:: Work to be completed ::
Write out, word for word, the part of the forum reply on UTF-8 and UCS-2 below that opens with the words containing "Comparing UTF-8 into" and closes with "(Encoded as UTF-8).".

Comparing UTF-8 into USC-2 and vice versa (newbie :-) )

Sun Jun 17 03:48:30 EDT 2007

> I recently rewrote a .net application in python.
> The application is basically gets streams via TCP socket and handle
> operations against an existing database.
> The Database is SQLite3 (Encoded as UTF-8).
> The Networks streams are encoded as UCS-2.
> 
> Since in UCS-2, 'A' = '0041' and when I check  with the built-in
> functions I get for  unicode("A", "utf-8") = u'A' = u'\u0041'. I
> wonder what is the difference, and how can I safely encode/decode
> UCS-2 streams and match them with the UTF-8 representation

In unicode("A", "utf-8"), the "utf-8" parameter does *not* mean
that the output is in UTF-8, but the *input*.
So "A" = '41' != '0041'. In UCS-2, the A consumes two bytes; in
UTF-8, it consumes only one byte.

For different letters, that's different: For example, for u'\xf6',
the UCS-2 representation (big-endian) is '00F6', for UTF-8, it is
'C3B6'. For u'\u20AC', the UCS-2 is '20AC', the UTF-8 is 'E282AC'
(i.e. three bytes).

You should use Unicode objects in your program always, and encode
to or from UCS-2 or UTF-8 only when interfacing with the
network/database.

HTH,
Martin

:: Data section ::
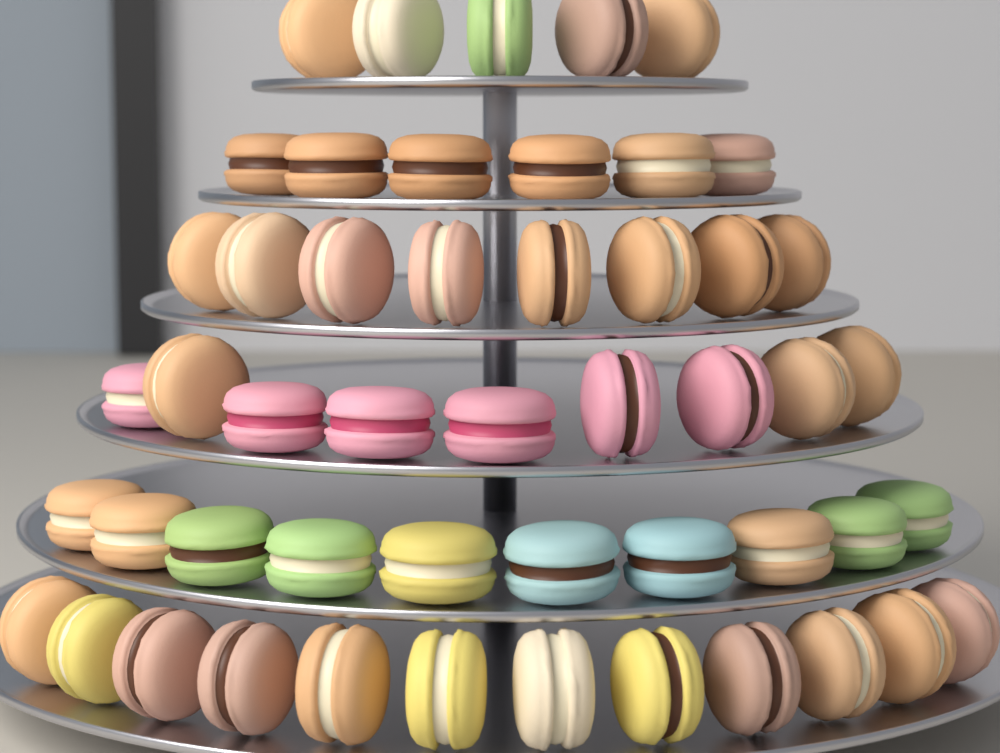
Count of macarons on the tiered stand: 50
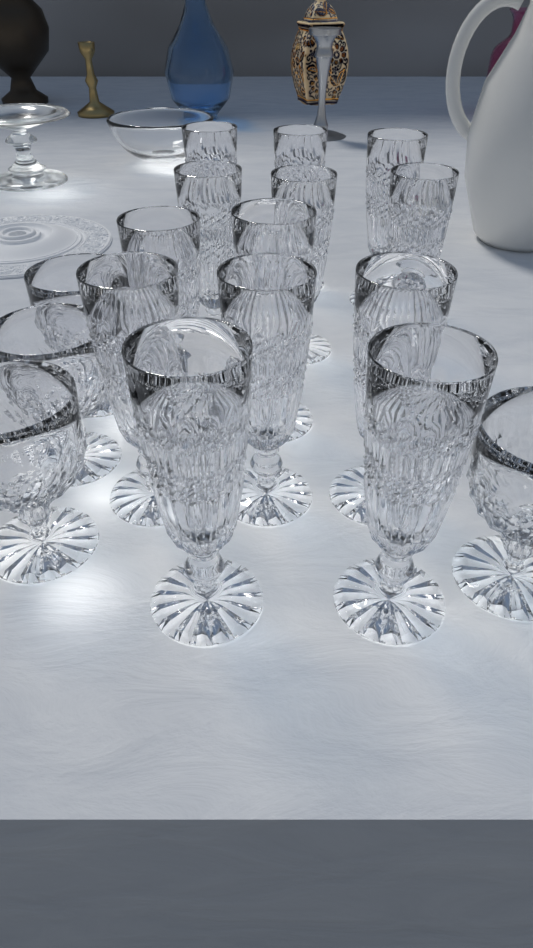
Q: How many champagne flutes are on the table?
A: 13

:: Solution to this exercise ::
Comparing UTF-8 into USC-2 and vice versa (newbie :-) )

Sun Jun 17 03:48:30 EDT 2007

> I recently rewrote a .net application in python.
> The application is basically gets streams via TCP socket and handle
> operations against an existing database.
> The Database is SQLite3 (Encoded as UTF-8).